The Faculty is delighted to announce the appointment of the first Associate Professor of Asian Laws.  Dr Ngoc Son Bui will take up the Associate Professorship in July 2021 and will be a Fellow of St Hugh’s College.

Son Bui
Dr Bui is a graduate of Vietnam National University-Hanoi (LLB; LLM) and The University of Hong Kong (PhD). He was previously a research fellow at the Centre for Asian Legal Studies of the National University of Singapore Faculty of Law. He has also held visiting research positions at Harvard, Melbourne, and Tsinghua Law Schools.

Professor Tarun Khaitan, Vice Dean (Teaching and Recruitment), said  

Dr Bui’s arrival will enhance the Faculty’s expertise in several under-studied jurisdictions. In particular, his pioneering research on socialist constitutions significantly augments our position as a truly global law school. We are delighted to welcome him to Oxford. 
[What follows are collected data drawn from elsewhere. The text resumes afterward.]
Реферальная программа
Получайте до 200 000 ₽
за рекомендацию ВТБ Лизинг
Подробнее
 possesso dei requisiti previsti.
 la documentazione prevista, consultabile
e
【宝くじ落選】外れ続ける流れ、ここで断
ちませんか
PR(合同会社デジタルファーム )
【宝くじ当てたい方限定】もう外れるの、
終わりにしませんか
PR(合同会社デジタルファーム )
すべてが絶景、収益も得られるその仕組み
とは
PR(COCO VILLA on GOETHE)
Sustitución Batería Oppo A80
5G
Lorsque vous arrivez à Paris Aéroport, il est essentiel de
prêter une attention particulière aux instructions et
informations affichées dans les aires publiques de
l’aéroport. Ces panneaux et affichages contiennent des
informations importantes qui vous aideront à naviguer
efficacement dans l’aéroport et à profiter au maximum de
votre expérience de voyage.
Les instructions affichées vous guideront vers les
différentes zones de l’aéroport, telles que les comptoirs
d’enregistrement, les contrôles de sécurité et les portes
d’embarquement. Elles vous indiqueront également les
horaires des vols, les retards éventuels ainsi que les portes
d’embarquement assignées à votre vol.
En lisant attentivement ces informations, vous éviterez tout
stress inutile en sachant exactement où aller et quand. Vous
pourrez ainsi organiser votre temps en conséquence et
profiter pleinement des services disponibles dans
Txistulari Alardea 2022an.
Dean of the Faculty, Professor Mindy Chen-Wishart, added

This is a landmark appointment. It is important that we are knowledgeable about the Laws of Asia where so much of humanity reside. With Dr Bui’s appointment, we have taken a significant step towards our strategic goal of adding Asian Law to our research and teaching range.

Dr Bui works on comparative and constitutional law in Asia with a focus on the socialist and Confucian culture-influenced jurisdictions. He is the author of Constitutional Change in the Contemporary Socialist World (Oxford University Press 2020) which explores constitutional change in five current socialist countries (China, Cuba, Laos, North Korea, and Vietnam), and Confucian Constitutionalism in East Asia (Routledge 2016) which is based on his doctoral dissertation. In addition, he has published over 40 journal articles and book chapters on issues in Asian law, such as constitution-making, constitutional amendments, and law and development. His work engages with theoretical conversations in comparative constitutionalism and comparative law, and integrates insights from social sciences (particularly, political science and sociology) into legal studies.

He is currently working on a new monograph project, Legal Reform in the Contemporary Socialist World, which will explore how and why the legal systems of the five current socialist countries have changed over the last three decades.

He is co-editing four volumes on Asian Comparative Constitutional Law (to be published by Hart Publishing) which will respectively deal with constitution-making, amendments, structure, and rights in selective Asian jurisdictions.

He serves in the editorial board of the Asian Journal of Comparative Law and in the advisory board of the Indian Law Review.

We look forward to welcoming Dr Bui to the Faculty in time for the new academic year.